Texto do documento
◆ ◆ ◆ ◆

O gerente executivo de Economia da CNI, Mário Sérgio Telles, ressalta que a dimensão dos impactos do conflito na economia brasileira depende da duração da guerra. “Uma duração mais longa poderá ampliar não só os efeitos sobre commodities, mas também os impactos negativos sobre o crescimento da economia mundial, influenciando as exportações brasileiras como um todo”, afirma.
No caso do Brasil, a elevação dos preços das commodities minerais (excluindo petróleo) e agrícolas deve ter efeitos mais imediatos sobre a inflação. A alta do petróleo impacta não apenas nos preços de combustíveis (gasolina e diesel), mas, também, em produtos petroquímicos, como plásticos e embalagens.
Devido à situação econômica do Brasil, a indústria não deve conseguir repassar integralmente essa alta em um primeiro momento, o que pode afetar a saúde financeira das empresas, na avaliação de Mário Sérgio. “Há um desemprego elevado no mercado interno que dificulta o repasse de preços na mesma proporção do aumento de custo. Com isso, pode haver uma redução da margem de lucro das empresas ainda afetadas pela crise, o que aumenta o risco de falências e de dificuldades em negociar dívidas”, afirma.
CADEIAS GLOBAIS – O conflito também poderá levar à escassez de componentes necessários à fabricação de chips e semicondutores, uma vez que a Rússia e a Ucrânia são grandes produtores globais de metais usados como componentes desses produtos. Também há a expectativa de novas elevações nos preços de frete internacional, agravando os problemas na logística das cadeias globais de suprimentos.
O descompasso das cadeias globais deverá repercutir no longo prazo, de acordo com o superintendente de desenvolvimento industrial da CNI, Renato da Fonseca.
“Quando você reabre os fluxos de suprimentos, a reorganização da logística de transportes ocorre aos poucos. Vai haver um impacto de mais longo prazo nesse sentido, até os mercados se regularizarem e essa desorganização é transmitida via preço. A redução desses preços vai acontecer à medida que os fornecedores consigam entrar novamente no ritmo de produção e distribuição para os compradores”, afirma.

◆ ◆ ◆ ◆

Dados fornecidos
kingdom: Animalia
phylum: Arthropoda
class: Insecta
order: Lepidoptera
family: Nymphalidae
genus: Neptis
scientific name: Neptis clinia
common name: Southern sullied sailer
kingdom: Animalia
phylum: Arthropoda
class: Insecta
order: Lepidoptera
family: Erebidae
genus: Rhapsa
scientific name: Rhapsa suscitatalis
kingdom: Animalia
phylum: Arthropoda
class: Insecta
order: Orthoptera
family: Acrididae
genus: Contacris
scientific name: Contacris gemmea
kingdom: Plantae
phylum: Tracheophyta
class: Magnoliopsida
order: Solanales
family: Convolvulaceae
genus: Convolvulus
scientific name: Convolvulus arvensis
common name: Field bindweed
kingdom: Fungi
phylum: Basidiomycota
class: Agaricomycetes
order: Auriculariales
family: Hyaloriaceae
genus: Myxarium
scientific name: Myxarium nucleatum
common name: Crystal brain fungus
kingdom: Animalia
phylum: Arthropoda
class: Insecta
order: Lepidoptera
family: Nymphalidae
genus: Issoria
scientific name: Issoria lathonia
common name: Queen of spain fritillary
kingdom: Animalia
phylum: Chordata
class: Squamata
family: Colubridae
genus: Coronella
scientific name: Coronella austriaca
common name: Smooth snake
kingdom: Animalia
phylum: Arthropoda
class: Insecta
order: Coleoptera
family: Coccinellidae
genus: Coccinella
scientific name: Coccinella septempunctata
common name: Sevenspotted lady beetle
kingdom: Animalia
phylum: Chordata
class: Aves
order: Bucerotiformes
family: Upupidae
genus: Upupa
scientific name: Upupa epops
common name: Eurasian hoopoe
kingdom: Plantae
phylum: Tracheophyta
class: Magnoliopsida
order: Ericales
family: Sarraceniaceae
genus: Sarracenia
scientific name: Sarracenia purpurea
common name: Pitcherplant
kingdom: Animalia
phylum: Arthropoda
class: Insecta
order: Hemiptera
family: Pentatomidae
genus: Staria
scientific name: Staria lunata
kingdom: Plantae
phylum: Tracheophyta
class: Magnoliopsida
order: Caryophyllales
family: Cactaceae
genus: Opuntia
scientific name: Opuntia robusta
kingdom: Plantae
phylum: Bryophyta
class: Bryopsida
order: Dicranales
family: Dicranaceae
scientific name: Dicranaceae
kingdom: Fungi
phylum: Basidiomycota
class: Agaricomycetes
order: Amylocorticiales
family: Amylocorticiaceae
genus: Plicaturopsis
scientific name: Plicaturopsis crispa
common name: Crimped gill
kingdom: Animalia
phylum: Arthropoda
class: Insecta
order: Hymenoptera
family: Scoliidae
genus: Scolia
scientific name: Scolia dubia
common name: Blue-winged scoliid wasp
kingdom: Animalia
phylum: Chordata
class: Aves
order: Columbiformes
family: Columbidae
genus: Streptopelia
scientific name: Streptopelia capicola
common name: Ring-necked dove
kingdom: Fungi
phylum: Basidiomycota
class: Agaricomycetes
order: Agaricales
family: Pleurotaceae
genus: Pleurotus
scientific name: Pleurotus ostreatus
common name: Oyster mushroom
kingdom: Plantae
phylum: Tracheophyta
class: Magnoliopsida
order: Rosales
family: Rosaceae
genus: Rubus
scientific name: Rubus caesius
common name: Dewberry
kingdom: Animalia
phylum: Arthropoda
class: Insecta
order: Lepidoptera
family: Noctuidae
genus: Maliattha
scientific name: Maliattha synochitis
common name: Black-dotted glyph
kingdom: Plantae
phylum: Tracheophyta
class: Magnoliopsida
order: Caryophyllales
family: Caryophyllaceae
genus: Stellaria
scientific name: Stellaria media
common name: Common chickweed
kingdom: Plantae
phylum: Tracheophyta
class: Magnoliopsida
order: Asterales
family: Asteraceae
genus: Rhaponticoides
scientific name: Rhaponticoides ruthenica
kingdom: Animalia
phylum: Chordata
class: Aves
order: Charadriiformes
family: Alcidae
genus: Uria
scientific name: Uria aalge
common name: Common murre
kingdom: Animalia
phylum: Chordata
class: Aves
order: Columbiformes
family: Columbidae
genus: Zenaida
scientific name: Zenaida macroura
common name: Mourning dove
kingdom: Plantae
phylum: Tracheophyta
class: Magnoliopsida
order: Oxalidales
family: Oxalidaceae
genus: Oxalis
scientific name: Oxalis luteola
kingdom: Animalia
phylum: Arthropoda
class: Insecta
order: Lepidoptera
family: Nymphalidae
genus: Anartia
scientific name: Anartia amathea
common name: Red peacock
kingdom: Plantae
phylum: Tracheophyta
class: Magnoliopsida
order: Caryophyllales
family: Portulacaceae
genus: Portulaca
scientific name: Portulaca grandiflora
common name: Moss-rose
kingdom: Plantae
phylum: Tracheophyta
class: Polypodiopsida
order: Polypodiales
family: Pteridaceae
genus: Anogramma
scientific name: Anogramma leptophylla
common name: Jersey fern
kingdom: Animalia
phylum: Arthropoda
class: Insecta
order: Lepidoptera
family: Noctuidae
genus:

◆ ◆ ◆ ◆

Tarefas do exercício
(a) No texto sobre os efeitos da guerra na economia brasileira, reescreva tudo o que vai de "CADEIAS GLOBAIS –" até "globais de suprimentos.", substituindo "escassez" por "falta".
(b) Dê sequência ao texto sobre os efeitos da guerra na economia brasileira a partir do ponto em que ele termina.

Respostas
(a)
CADEIAS GLOBAIS – O conflito também poderá levar à falta de componentes necessários à fabricação de chips e semicondutores, uma vez que a Rússia e a Ucrânia são grandes produtores globais de metais usados como componentes desses produtos. Também há a expectativa de novas elevações nos preços de frete internacional, agravando os problemas na logística das cadeias globais de suprimentos.

(b)
COMÉRCIO – O fluxo de comércio entre Brasil e Ucrânia é pequeno, razão pela qual os efeitos diretos do conflito via relações de importações e exportações devem surtir efeitos pontuais sobre setores específicos. As consequências serão maiores no comércio com a Rússia. Em 2021, o país ocupou a 6ª posição dentre os principais importadores do Brasil, com um total de US$ 5,70 bilhões (2,6% das importações brasileiras). Com relação às exportações, a Rússia foi o 36º maior parceiro comercial do Brasil, contabilizando um total de US$1,59 bilhões (0,6% das exportações brasileiras).
Dentre os principais produtos que o Brasil importa da Rússia, destacam-se: produtos químicos (principalmente fertilizantes); óleos leves de petróleo; carvão mineral (hulha betuminosa e hulha antracita); e metalurgia (alumínio e paládio). “Como o Brasil importa principalmente fertilizantes agrícolas, o acesso mais restrito a esses insumos poderá impactar as próximas safras”, avalia Fonseca. Para alguns dos produtos importados, como metais básicos e de produtos químicos, existem possíveis substitutos no curto prazo para evitar a indisponibilidade de certos bens, ainda que os preços praticados sejam mais altos.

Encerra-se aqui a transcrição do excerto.